On this page:
|
On the Structure 1 page:
|
TSV This marker means that the recipe only works with tab-separated data tables.
Blank fields
A data table might have a complete header but only blank data items in some fields. These fields aren't completely empty because they have a field name in the header, so they're "pseudo-blank". The following script (I call it "empties") will identify any pseudo-blank fields and list them with their field numbers in a new file, "table_emptyfields". It also offers the option of building a new table without the pseudo-blank fields.

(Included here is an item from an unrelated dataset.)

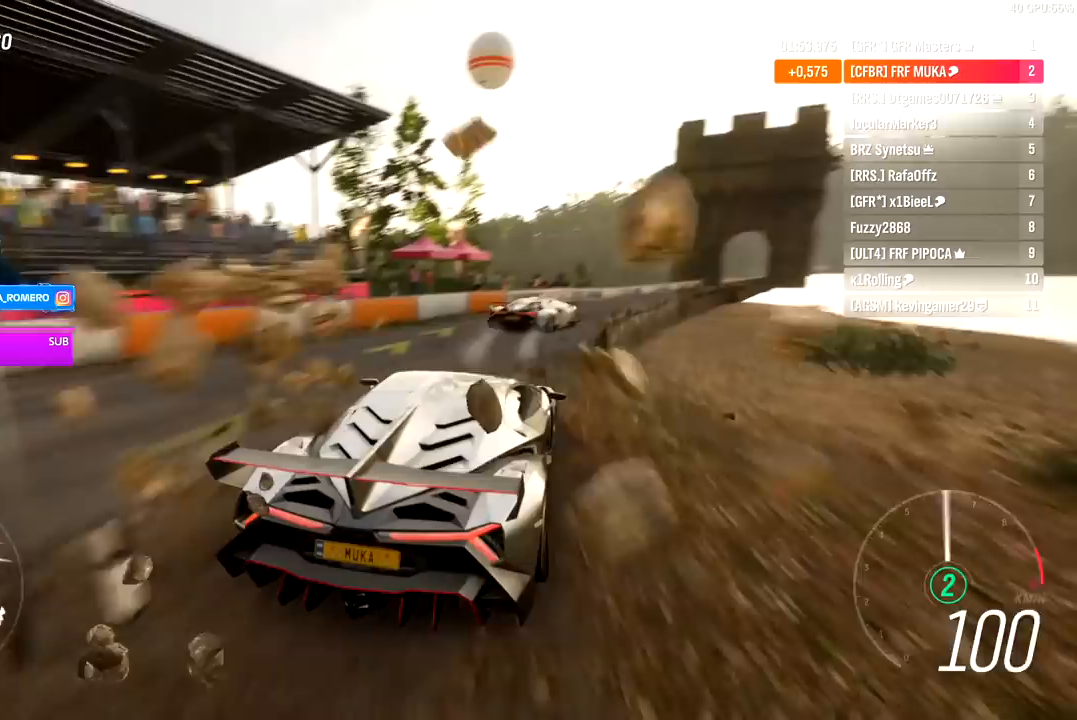
{"buttons": ["R2"], "left_stick": "left", "right_stick": "center", "events": [[17, "left_stick", "right"], [200, "left_stick", "center"], [333, "left_stick", "left"]]}
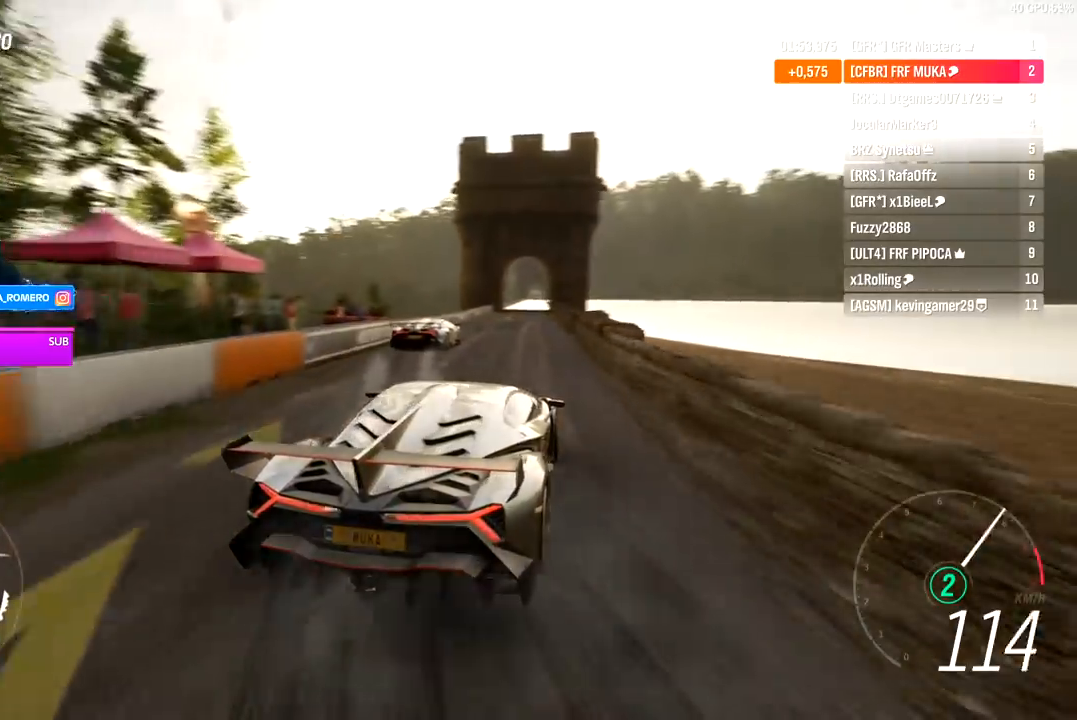
{"buttons": ["R2"], "left_stick": "right", "right_stick": "center", "events": [[67, "left_stick", "center"], [217, "left_stick", "left"], [317, "left_stick", "center"], [367, "left_stick", "right"]]}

Interactive script to find empty fields and build a new data table without them TSV
(More information here)
#!/bin/bash
awk -F"\t" 'NR>1 {for (i=1;i<=NF;i++) a[i]+=length($i)} END {for (j in a) {if (a[j]==0) print j}}' "$1" > /tmp/flds
head -n1 "$1" | tr '\t' '\n' | nl -w1 > /tmp/allflds
if [ ! -s /tmp/flds ]; then
echo
echo "No empty fields in $1" && rm /tmp/flds /tmp/allflds && exit
else
awk -F"\t" 'FNR==NR {b[$1]=$2; next} $1 in b {print $1":"b[$1]}' /tmp/allflds /tmp/flds > "$1"_emptyfields
echo
echo "$(wc -l < "$1"_emptyfields) empty field(s) in "$1" table"
echo
read -p "Build table with non-empty fields only? (y/n) " build
if [[ "$build" == "y" ]]; then
read -p "What name for the new table? " name
cut --complement -f"$(paste -d',' -s /tmp/flds)" "$1" > "$name"
else
rm /tmp/flds /tmp/allflds && exit
fi
fi
rm /tmp/flds /tmp/allflds
exit 0
The "empties" script runs fairly slowly with big tables, so I use a modification that has a progress bar generated by the pv utility. The first AWK command in the script is replaced by:
pv -w 50 -pbt "$1" | awk -F"\t" 'NR>1 {for (i=1;i<=NF;i++) a[i]+=length($i)} END {for (j in a) {if (a[j]==0) print j}}' > /tmp/flds
Blank records
Print a list of record numbers for completely blank records,
or for records containing only tabs or whitespace
awk 'NF==0 {print NR}' table
awk '!NF {print NR}' table
Blank records are fairly rare in real-world data tables. More common are records that contain one or more essential data items (like a unique record ID) and nothing else, or maybe a "?" or "-" or two. These are "pseudo-blank" records. Examples are on lines 4, 5, 9 and 12 in the tab-separated table below, called "table1".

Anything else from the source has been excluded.